Set task A: In the forum excerpt on GPU skinning, how many instances could be skinned at once after the triangle buffer was made 128 times larger?

Selected excerpt:
This took around 14-15ms for the total of a couple thousand instances being skinned. Whereas the wasteful method:

  • get the largest vertex count
  • execute 1 dispatch with enough workgroups for the largest vertex count, like so: vkCmdDispatch(cmd, (max_vertex_count + LOCAL_SIZE - 1) / LOCAL_SIZE, instance_count, 1u).
  • the compute shader uses gl_GlobalInvocationID.y to compute the instance index.

takes around 0.59ms.

I again hope this is due to early implementation, some driver bug. Or at the very least not representative of the graphics part of device command generation, as those implementations are completely different as you have said. Unless I’m doing something completely wrong I unfortunately see no way this will improve my use case, as it is right now ~25.5x slower. I hope that the graphics part of dgc makes GPU-driven rendering with different shaders faster, although I cannot test that, as that would take a lot more effort to implement right now.

Note:

  • This was done with triangle buffer sizes such that at most 150 instances could be skinned at once, this meant that both the wasteful method and the dgc method took 17 dispatches/executions per frame.
  • All instances used the same model, as I did not see the need to put in time and effort to use different models to see if dgc had an advantage due to less wasted workgroups, as it was already a massive ~25.5x slower.
  • I increased the triangle buffer size to be 128 times larger, although making it more wasteful with memory, it allowed for 2500 instances to be skinned at once. This resulted in the wasteful method being only a very small amount faster: 0.56ms instead of 0.59ms. However the dgc method went from 14-15ms to ~170ms per frame.

If I understand above comment correctly, “execute 1 indirect dispatch with enough workgroups for the largest vertex count” vs " total of a couple thousand instances being skinned."
The latter is using DGC for compute and is thousands of dispatches with push constant updates in between? If so, the two are not identical as the single big dispatch can lead to better occupancy on the GPU.

Records for this task:
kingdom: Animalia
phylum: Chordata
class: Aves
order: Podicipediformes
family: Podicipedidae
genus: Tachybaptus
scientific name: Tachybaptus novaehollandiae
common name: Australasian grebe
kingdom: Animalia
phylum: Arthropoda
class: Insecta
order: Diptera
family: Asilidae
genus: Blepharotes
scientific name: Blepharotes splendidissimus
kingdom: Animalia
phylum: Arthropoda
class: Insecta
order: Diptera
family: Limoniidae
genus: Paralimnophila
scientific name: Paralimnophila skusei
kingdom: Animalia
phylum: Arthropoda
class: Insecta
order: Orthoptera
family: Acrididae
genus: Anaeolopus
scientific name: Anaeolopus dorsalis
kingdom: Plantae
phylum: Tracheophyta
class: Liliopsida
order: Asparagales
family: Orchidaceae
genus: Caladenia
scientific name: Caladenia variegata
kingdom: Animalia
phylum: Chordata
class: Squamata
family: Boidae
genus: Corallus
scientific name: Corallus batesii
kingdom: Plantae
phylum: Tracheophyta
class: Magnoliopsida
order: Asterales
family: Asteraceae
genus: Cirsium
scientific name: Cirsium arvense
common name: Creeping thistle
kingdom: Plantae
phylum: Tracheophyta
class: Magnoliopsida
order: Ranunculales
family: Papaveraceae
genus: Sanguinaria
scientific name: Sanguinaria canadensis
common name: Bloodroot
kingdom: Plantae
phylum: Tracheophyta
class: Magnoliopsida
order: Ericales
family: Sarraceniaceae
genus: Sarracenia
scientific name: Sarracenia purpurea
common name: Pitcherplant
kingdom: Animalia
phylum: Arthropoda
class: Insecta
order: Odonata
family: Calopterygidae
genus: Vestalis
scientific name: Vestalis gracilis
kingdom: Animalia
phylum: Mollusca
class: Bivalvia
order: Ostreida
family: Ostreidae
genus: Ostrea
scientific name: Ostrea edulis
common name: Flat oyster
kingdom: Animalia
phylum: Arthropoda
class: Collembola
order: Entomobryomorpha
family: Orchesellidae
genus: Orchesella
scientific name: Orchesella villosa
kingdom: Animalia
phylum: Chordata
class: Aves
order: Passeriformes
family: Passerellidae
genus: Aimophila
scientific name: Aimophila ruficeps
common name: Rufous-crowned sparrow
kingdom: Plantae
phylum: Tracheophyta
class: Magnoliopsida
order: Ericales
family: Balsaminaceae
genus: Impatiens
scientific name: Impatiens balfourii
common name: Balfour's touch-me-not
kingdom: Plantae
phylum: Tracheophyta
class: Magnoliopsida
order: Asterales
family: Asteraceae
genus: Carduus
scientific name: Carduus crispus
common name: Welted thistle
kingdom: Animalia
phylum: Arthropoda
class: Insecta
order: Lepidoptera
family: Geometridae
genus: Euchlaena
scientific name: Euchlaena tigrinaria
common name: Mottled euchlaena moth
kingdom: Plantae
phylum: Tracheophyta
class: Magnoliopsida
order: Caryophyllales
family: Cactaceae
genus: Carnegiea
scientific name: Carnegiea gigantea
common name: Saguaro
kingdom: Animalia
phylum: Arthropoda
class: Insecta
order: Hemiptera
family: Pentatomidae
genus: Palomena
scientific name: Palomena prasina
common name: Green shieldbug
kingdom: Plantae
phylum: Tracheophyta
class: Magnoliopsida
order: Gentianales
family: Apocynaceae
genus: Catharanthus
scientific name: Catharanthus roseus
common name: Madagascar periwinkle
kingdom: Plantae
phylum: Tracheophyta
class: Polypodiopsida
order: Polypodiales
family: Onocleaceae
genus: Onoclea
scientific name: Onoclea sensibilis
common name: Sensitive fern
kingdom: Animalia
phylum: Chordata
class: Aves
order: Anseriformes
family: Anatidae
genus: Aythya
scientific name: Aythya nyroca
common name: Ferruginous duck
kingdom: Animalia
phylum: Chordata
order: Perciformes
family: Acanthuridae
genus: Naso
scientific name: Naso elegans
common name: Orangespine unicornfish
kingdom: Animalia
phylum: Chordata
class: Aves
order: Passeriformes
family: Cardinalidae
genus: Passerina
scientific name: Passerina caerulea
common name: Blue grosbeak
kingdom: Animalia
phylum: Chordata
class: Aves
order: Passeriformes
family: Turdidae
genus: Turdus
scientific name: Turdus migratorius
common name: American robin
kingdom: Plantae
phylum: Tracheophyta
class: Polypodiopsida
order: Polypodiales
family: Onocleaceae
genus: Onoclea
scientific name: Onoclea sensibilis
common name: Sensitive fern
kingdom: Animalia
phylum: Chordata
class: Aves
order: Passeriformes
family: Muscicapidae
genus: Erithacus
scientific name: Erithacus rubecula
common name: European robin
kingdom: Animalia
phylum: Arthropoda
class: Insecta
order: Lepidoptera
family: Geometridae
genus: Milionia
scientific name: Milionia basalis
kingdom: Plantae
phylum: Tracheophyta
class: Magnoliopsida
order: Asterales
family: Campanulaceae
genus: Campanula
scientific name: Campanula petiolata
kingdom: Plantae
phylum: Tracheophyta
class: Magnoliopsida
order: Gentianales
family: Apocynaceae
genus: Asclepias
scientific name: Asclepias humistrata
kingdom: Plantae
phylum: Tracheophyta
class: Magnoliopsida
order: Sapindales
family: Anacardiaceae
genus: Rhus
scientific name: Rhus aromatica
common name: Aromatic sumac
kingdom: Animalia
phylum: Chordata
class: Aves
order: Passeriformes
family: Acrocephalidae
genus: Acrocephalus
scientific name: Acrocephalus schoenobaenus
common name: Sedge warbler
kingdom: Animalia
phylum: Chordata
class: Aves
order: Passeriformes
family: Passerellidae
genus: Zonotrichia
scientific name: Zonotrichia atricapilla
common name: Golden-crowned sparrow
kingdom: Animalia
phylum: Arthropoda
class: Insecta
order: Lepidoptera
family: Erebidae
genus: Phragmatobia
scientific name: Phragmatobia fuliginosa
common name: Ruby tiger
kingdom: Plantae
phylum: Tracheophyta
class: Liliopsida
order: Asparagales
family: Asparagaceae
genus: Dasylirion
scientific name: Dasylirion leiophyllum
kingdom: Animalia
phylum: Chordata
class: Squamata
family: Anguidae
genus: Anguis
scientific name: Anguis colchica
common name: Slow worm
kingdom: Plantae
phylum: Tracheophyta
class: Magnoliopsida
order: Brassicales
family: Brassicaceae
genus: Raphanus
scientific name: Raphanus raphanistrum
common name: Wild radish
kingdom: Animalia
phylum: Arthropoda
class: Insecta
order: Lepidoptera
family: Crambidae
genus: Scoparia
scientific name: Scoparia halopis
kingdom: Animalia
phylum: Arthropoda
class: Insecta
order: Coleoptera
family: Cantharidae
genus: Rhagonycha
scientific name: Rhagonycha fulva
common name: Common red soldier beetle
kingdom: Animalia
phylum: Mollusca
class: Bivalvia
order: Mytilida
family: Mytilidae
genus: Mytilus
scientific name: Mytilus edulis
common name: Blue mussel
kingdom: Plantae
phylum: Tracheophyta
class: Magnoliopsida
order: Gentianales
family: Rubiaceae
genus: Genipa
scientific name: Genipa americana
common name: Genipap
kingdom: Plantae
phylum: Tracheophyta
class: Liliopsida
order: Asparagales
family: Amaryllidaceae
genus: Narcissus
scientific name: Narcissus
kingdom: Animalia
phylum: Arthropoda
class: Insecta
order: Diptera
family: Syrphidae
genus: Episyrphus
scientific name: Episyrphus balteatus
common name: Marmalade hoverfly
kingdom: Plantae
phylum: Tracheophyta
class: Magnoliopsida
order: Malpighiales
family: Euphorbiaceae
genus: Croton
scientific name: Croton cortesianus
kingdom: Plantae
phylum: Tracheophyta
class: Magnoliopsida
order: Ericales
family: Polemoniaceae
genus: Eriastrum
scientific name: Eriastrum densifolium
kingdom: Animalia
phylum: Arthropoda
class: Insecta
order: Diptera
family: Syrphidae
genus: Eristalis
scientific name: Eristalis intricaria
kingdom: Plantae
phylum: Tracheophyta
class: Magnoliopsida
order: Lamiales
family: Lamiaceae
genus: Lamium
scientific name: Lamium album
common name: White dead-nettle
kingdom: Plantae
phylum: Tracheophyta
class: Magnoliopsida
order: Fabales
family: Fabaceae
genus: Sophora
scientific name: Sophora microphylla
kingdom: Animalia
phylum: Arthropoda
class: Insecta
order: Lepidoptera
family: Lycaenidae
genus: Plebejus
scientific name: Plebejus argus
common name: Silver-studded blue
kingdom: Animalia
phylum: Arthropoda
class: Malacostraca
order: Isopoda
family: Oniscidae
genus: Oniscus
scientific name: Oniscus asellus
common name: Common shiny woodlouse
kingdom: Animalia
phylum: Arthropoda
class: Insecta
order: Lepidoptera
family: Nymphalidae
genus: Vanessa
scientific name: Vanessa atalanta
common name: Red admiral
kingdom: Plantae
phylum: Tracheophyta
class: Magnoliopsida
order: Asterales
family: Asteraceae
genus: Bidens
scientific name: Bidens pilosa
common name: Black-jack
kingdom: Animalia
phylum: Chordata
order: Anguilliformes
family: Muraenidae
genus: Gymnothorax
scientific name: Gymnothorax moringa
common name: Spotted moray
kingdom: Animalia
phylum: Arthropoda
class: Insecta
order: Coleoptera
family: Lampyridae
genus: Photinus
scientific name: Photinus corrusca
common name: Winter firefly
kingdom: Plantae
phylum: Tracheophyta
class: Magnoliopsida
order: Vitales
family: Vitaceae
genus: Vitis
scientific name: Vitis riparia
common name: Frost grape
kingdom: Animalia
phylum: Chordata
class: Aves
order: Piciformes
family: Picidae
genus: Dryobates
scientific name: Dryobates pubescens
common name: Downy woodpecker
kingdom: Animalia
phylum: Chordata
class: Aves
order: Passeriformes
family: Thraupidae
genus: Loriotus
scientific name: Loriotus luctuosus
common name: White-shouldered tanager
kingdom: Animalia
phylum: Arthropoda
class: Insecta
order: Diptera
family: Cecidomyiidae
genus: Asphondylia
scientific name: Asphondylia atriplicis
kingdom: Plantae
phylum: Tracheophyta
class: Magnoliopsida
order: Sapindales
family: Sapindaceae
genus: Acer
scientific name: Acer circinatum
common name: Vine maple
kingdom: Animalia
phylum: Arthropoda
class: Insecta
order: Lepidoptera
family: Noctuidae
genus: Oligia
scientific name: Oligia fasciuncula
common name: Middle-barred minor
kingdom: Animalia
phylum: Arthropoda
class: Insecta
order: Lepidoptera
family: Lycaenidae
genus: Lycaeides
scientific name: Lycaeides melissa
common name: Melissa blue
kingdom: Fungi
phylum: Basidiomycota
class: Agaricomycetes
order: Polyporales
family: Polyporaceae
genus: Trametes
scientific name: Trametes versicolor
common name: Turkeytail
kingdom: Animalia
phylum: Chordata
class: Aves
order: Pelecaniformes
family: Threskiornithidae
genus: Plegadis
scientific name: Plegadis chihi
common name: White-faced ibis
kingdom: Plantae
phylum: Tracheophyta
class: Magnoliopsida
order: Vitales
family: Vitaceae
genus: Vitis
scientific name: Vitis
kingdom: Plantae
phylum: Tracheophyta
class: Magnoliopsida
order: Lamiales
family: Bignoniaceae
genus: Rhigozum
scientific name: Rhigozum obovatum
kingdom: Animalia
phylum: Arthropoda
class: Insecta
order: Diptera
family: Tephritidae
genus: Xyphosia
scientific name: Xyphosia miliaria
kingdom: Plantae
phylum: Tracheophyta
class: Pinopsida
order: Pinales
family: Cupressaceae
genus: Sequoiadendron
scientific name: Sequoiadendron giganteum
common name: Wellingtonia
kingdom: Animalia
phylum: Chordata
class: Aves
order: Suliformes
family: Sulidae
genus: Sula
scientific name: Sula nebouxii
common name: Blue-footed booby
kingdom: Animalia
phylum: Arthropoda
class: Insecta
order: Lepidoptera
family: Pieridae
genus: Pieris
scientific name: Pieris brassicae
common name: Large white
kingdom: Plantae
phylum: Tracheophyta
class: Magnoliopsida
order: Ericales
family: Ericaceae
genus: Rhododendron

Set task B: Repeat everything in the entries from the line containing "order: Perciformes" down to the line containing "common name: Blue grosbeak", including both of those lines.

Expected output A: 2500 instances.

Expected output B:
order: Perciformes
family: Acanthuridae
genus: Naso
scientific name: Naso elegans
common name: Orangespine unicornfish
kingdom: Animalia
phylum: Chordata
class: Aves
order: Passeriformes
family: Cardinalidae
genus: Passerina
scientific name: Passerina caerulea
common name: Blue grosbeak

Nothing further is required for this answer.